Winter in Seattle doesn’t come on like the page-turning first snow on the East Coast. Here it sets in quietly, like a slow death. Everything is going fine, and then some time after Thanksgiving you realize you haven’t seen the sky in a month. Morning turns into evening into more evening, as the days blend together in a low hum of cold and damp. You re-instate the four o’clock coffee, your once impeccable style is reduced to Gortex, and the kitchen becomes the most promising place you know.

This winter’s political climate has been a particular shade of dark. This has always been the season of giving and feeding, but there’s a new urgency to connect as we brace for whatever is coming—or open our eyes to what has always been there. The darkness around us is deep.

One of the best memories I have from the terrible end to 2016 is a simple meal of soup and bread at Café Presse with my entire family. We had spent the better part of the week at the hospital with my Bubbe watching her body finally fail after a 97-year-run, and none of us had eaten a real meal in days. When Bubbe unexpectedly woke from a coma with her appetite—an apparent miracle in her state—we spent the day by her side laughing and shooting the shit, grateful for an extra few hours of her old, bright self. With a little peace of mind, we snuck away for a few hours to grab a bite to eat. In the month when holiday parties and family get-togethers must be planned weeks in advance, there we were, spontaneously across the table from each other on a Monday night at an unfussy, empty French restaurant, exhausted and warm and smiling, celebrating Bubbe’s good day. That night my grandmother, a woman who loved to eat, had her final meal of scrambled eggs and ice cream, and died the following day.

# # #

◆ INSTRUCTIONS FOR THE TASK ◆
Continue the essay on winter in Seattle and the meal after Bubbe's good day, starting right after its final sentence.

# # #

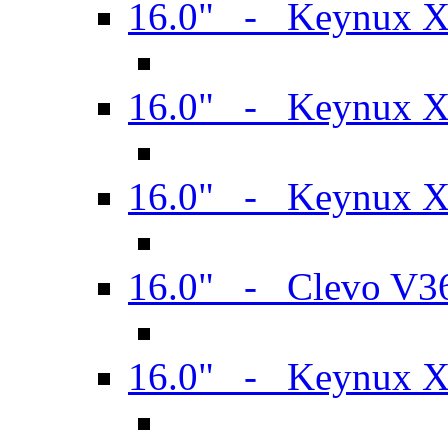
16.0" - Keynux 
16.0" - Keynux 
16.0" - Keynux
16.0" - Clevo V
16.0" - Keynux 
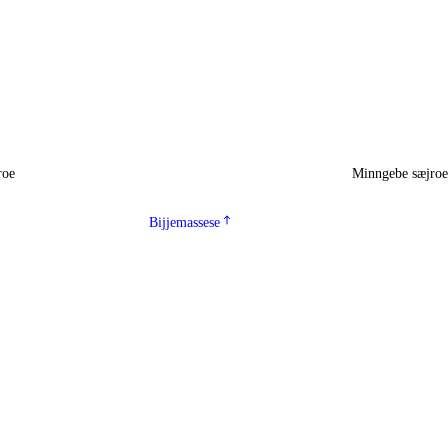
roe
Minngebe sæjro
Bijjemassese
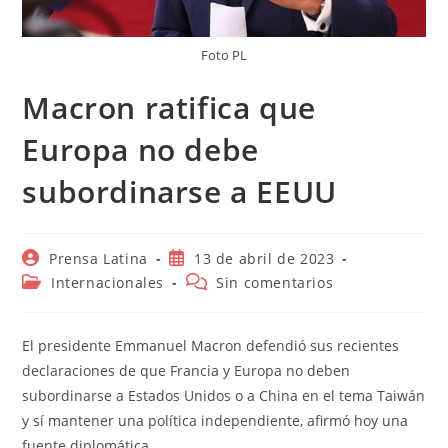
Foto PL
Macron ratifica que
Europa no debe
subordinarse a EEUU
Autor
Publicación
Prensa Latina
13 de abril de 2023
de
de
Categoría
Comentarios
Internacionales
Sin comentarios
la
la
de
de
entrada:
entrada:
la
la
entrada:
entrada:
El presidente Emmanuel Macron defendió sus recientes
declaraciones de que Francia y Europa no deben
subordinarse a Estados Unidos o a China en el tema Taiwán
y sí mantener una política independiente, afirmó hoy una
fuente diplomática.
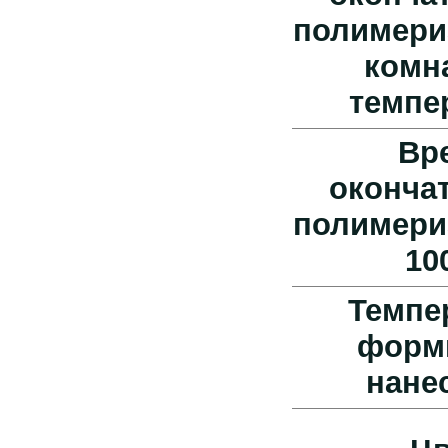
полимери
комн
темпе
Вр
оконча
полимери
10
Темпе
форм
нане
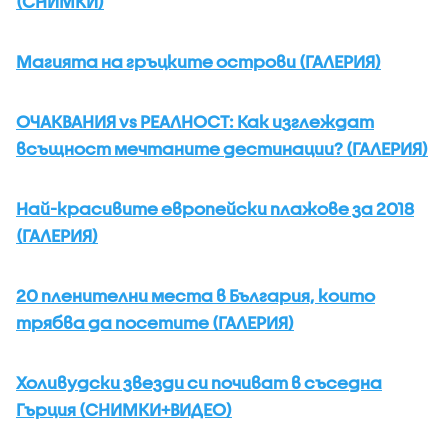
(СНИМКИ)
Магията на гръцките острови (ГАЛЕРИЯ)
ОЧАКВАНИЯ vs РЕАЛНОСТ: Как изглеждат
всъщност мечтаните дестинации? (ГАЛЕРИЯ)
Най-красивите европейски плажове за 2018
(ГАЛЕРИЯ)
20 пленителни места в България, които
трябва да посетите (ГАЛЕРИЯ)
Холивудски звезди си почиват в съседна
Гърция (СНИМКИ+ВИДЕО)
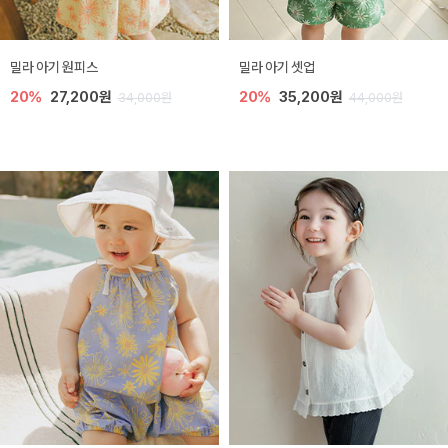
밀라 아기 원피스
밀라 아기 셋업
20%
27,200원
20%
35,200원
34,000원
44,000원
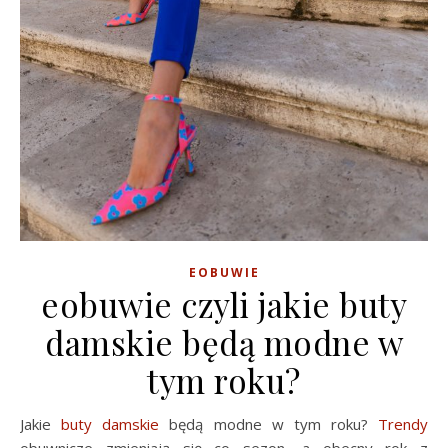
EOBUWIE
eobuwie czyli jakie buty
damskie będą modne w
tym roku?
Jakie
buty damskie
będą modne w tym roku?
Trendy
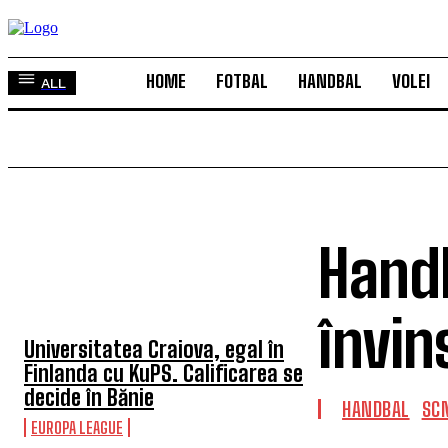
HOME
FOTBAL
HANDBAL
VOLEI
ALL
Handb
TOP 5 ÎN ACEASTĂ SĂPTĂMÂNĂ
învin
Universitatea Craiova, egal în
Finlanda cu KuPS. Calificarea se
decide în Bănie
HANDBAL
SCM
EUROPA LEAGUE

# # #

◆ ANSWER SECTION ◆
The primordial, unshakeable will to cook and eat, even at our most immobilized, is the ultimate antidote to despair. In the weeks that followed the election, I found it hard to do much of anything useful but donate online, call representatives, and cook. I cooked for hospital visits, for the new neighbor, for community meetings, for dinner, for sanity. It’s a reminder that even when things aren’t going well, we keep going. We feed ourselves. We show people we care about them. We keep a routine. And when a certain person gets elected, we add “call congress” to said routine. Sarah Searle said it beautifully, these tiny acts in the kitchen are no substitute for other kinds of action, but they are acts we desperately need, just the same.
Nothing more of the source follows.